→ Brief: Omit the pictures and output exactly the lines from the start of the entries through the line containing "ring mcp: (247, 172)".

→ Provided entries:

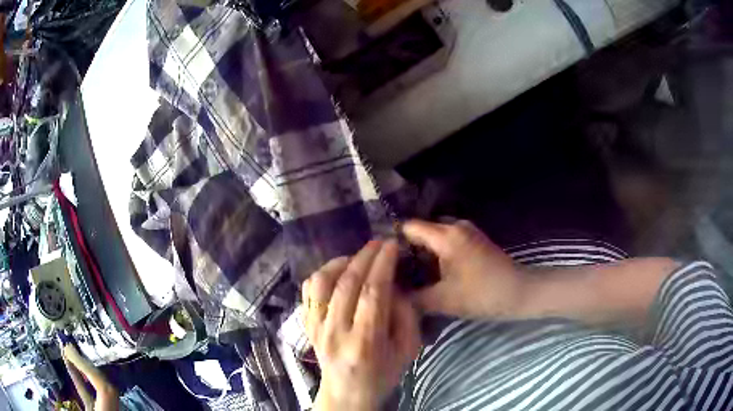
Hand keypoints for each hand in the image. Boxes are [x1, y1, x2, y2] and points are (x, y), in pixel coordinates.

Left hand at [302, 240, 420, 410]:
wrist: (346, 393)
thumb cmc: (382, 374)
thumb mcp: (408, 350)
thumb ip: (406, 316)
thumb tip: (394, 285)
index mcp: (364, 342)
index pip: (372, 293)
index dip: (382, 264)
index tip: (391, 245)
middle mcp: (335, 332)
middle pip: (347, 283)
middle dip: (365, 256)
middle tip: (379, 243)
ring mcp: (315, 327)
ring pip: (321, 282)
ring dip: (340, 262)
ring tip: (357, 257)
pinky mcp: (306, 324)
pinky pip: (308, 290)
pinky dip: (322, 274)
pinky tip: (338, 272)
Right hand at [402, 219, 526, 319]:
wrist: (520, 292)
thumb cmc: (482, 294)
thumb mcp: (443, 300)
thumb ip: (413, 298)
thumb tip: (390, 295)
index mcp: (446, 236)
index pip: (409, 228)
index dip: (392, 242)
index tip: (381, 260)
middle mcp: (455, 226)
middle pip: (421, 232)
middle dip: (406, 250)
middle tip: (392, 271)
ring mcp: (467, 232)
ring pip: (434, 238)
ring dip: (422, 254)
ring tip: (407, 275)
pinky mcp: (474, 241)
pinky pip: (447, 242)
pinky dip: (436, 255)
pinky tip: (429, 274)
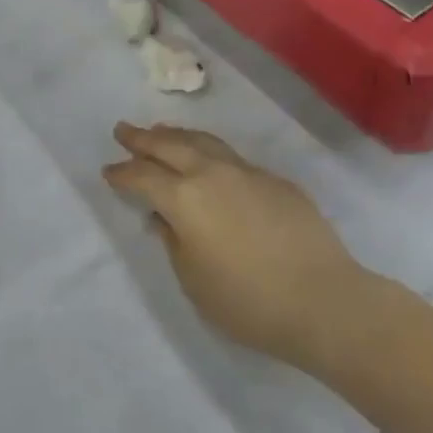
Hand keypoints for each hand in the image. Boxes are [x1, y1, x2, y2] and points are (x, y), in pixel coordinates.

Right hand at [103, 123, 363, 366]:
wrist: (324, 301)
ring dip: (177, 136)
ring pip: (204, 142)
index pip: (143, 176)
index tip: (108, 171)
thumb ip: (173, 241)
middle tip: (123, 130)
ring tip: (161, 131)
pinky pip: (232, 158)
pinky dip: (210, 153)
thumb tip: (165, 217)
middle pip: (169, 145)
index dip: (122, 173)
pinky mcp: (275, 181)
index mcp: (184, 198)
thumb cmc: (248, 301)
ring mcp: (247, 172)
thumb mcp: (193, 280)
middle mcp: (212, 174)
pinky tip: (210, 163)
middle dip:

→ Answer box:
Hand keypoints for each hand in the image. Boxes are [x1, y1, x2, y2] and points are (x, y), in pixel coordinates.

Left hand at [302, 240, 420, 410]:
wrist: (346, 393)
thumb cmc: (382, 374)
thumb mcp: (408, 350)
thumb ip: (406, 316)
thumb tip: (394, 285)
index mcp: (364, 342)
index pip: (372, 293)
index dip: (382, 264)
index tip: (391, 245)
middle mcp: (335, 332)
middle pip: (347, 283)
middle dip: (365, 256)
middle tip: (379, 243)
ring mcp: (315, 327)
ring pip: (321, 282)
ring dip: (340, 262)
ring tip: (357, 257)
pinky mcp: (306, 324)
pinky pip: (308, 290)
pinky dip: (322, 274)
pinky tip: (338, 272)
Right hand at [402, 219, 526, 319]:
wrist: (520, 292)
thumb cmc: (482, 294)
thumb mcp: (443, 300)
thumb ip: (413, 298)
thumb tip: (390, 295)
index mcp: (446, 236)
index pip: (409, 228)
index dip: (392, 242)
index tip: (381, 260)
middle mcp: (455, 226)
middle pip: (421, 232)
middle dip: (406, 250)
middle tip: (392, 271)
ring mcp: (467, 232)
ring pip: (434, 238)
ring dip: (422, 254)
ring tip: (407, 275)
pinky mcp: (474, 241)
pinky pip: (447, 242)
pinky dip: (436, 255)
pinky tip: (429, 274)
Hand keypoints for each hand in the image. Boxes are [x1, y1, x2, y2] and points are (x, y), in pixel coordinates.

Right hand at [103, 123, 363, 366]:
wrist: (324, 301)
ring dip: (177, 136)
ring pip: (204, 142)
index pip: (143, 176)
index tip: (108, 171)
thumb ip: (173, 241)
middle tip: (123, 130)
ring tip: (161, 131)
pinky pip: (232, 158)
pinky dip: (210, 153)
thumb tip: (165, 217)
middle pip: (169, 145)
index dip: (122, 173)
pinky mcp: (275, 181)
index mcp: (184, 198)
thumb cmc: (248, 301)
ring mcp: (247, 172)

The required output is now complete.